Around the blog-sphere, during these first days of the new year, there is such a great talking about resolutions and goals.
I adore these states of ferment, mostly because , as some of you could have well presumed, I am a huge fan of plans and organizational skills.
One of the hottest topics of the moment is decluttering, a simple word that became so popular thanks to Flylady, and that means getting rid of the useless stuff around our houses, with the intent of taking off the superfluous and keeping only what it is strictly necessary. Elisa on Genitoricrescono.com wrote just some days ago, an interesting and useful post on the subject, that I highly suggest you to read. And Silvia and Serena have just launched a brilliant therapeutic initiative for drifter parents as we all are.
I am talking about that, because since some months ago, our house has been the subject of a huge decluttering operation.

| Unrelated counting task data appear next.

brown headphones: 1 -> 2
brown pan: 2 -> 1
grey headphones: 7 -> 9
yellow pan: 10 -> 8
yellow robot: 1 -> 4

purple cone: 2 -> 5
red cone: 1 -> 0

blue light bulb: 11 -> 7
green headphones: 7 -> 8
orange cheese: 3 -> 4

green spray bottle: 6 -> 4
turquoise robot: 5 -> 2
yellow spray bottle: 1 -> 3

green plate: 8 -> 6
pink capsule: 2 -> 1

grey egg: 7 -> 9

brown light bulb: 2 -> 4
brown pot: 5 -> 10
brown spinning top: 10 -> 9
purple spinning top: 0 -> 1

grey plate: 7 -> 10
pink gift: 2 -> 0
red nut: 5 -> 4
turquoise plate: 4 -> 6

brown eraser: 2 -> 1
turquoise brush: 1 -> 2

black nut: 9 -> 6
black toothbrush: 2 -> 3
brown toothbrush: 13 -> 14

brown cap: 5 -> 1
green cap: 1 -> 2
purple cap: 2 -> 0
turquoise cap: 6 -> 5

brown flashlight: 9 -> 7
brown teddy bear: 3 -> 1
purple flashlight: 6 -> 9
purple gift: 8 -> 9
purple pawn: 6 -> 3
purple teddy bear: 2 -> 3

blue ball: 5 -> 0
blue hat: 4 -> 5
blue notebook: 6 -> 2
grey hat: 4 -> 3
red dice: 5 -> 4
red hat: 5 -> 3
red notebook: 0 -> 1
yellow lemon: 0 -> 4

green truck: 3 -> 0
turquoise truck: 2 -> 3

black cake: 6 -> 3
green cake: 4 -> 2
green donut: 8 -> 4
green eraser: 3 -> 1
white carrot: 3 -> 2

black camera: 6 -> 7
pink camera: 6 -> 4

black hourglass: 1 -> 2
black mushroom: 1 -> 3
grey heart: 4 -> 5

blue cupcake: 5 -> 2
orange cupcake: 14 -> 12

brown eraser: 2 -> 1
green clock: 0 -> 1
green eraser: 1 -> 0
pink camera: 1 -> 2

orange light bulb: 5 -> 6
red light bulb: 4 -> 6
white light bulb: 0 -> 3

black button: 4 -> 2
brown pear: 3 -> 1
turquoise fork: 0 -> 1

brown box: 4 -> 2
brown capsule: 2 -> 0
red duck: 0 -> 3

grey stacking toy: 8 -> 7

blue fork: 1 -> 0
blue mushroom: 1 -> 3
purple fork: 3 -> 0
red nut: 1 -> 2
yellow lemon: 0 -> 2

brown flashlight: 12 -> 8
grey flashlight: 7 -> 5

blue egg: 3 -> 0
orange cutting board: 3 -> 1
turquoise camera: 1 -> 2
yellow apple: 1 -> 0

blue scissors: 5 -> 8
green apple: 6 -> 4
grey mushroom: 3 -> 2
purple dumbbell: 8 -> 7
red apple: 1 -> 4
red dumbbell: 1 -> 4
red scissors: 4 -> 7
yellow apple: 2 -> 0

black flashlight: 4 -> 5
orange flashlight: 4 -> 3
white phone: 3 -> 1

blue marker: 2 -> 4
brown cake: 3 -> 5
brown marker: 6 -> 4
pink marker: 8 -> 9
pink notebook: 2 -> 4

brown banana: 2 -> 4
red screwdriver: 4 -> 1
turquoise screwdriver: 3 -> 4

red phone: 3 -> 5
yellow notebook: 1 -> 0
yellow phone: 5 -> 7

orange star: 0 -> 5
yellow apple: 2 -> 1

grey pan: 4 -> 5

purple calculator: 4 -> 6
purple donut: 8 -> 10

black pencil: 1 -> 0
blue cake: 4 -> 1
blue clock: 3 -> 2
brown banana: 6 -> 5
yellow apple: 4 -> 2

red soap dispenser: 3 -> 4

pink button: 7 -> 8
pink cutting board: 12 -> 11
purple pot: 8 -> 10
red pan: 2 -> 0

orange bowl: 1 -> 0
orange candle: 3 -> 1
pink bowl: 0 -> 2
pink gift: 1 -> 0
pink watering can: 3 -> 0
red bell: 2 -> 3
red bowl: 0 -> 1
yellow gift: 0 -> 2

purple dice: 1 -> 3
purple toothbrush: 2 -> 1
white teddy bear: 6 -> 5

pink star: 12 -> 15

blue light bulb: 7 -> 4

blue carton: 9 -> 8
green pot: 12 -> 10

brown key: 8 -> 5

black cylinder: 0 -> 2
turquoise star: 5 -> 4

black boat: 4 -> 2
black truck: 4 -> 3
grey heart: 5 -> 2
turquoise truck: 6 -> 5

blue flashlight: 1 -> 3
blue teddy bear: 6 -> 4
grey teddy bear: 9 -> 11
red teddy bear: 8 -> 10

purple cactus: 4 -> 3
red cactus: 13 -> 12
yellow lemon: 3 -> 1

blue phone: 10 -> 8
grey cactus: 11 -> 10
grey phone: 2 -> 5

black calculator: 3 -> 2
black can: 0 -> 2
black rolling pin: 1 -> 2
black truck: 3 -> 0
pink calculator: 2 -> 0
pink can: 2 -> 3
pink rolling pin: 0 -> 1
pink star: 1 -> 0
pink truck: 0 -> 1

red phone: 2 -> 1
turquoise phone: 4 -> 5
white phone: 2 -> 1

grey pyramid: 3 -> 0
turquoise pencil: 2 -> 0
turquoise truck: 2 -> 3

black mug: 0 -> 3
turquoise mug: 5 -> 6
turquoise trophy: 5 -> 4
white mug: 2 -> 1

Pushed by the soon arrival of the third baby boy, we are working hardly room by room, to literally create space for the newborn and get everyone ready to welcome him in our house.
I began some time ago with closets: taking advantage of the change of the season, we abandoned our needless clothes and took only what was right for our actual life (and size!). Then, we moved to the master bedroom, to the craft room and to the kids’ room and, finally, to the garage, a sort of purgatory of any kind of objects that fell into disuse and that we, just as a habit of unconsciousness, thought we couldn’t get rid of.
Meanwhile, something is happening. The more we proceed, the more I am conscious that our decluttering, that started from material items, is actually more and more becoming a spiritual decluttering of our entire family.
As if, everyone of us, is creating space to the new baby inside our soul as well as inside our rooms.
The act of getting rid of the items of the past, is slowly but progressively helping us on resetting ourselves as a family and on getting ready to begin again, in a new, different and unknown family asset.
We are all 4 conscious that our family routines will be soon no longer the same. And, even if sometimes we perceive it with a little of preventive nostalgic attitude, we think it’s all extremely exciting.
Surely we don’t have any idea of what after would be, when the little baby will be here, but everyone of us, according to his own rhythm and reactions, is getting used to the idea that what some time ago were only words and expectations, will be soon a living reality that will surround us all. And will take us elsewhere. Elsewhere from the past. And where only the present moment counts.
During this special moment, the moment just before the leaving, when we say goodbye to what we are dropping behind and when we get ready to face the new, we are living really strong contrasting feelings.
At the same time, the objects (may they be letters, documents, toys, clothes or so on) and the act of taking them in our hands to feel the weight of their value for ourselves and to feel what kind of relationship connects ourselves with them, are helping us understanding how much, by the flown of time, they actually have become sorts of emotional catalysts , as they attracted tangles of thoughts and memories inside themselves that actually we took, for too much time, for granted.
We all realized, everyone in his own way, that most of the times these objects, so fully plunged in emotional habits, don’t correspond (anymore) to our current feelings. And that often they are some kind of fetishes of some simple and automatic connections of thoughts, that no longer belong to real feelings anymore.
Thoughts like: “…This was a gift from…” or “..I played with this when…” or even “…I take this in case of…” are evident signals of an attitude focused in the past or in a hypotetic future, that don’t actually deal with ourselves as individuals and as a family.
But mostly, as soon as we stop and just reflect a little on that issue, they don’t have really any kind of relationship with the items themselves.
In fact, they, emptied by that inappropriate weight, become lighter and regain their true material nature, letting us looking at them for what they really are, instead for what they represented or they could be. And for the most part of them, this means knowing that they are no longer necessary items.
In that way, decluttering has become a sort of family therapy towards our inner nature. Towards the values and the priorities that define us as family.
This path, that started from the mess of a cluttered house, full of piled-up objects, belonged to other selves and other ages of body and soul as well, is becoming more and more a journey through the deepness of the simplest living as possible, in line with our inner feelings.
This is allowing us to leave behind, without useless resentments and obsolete sentimentalisms, what is really needless and that could
only make our journey harder.
So, we came to an agreement with the liberating conclusion that, even if we can practically get ready and organize for the new life’s coming, we could never know how it will actually be until we are living it in the present that isn’t come yet.
We are feeling surely happier to see we have lightened our luggage from what doesn’t belong to us anymore and to cherish mindfully, even just as a precious memory of our past lives, only what is worth to be preserved.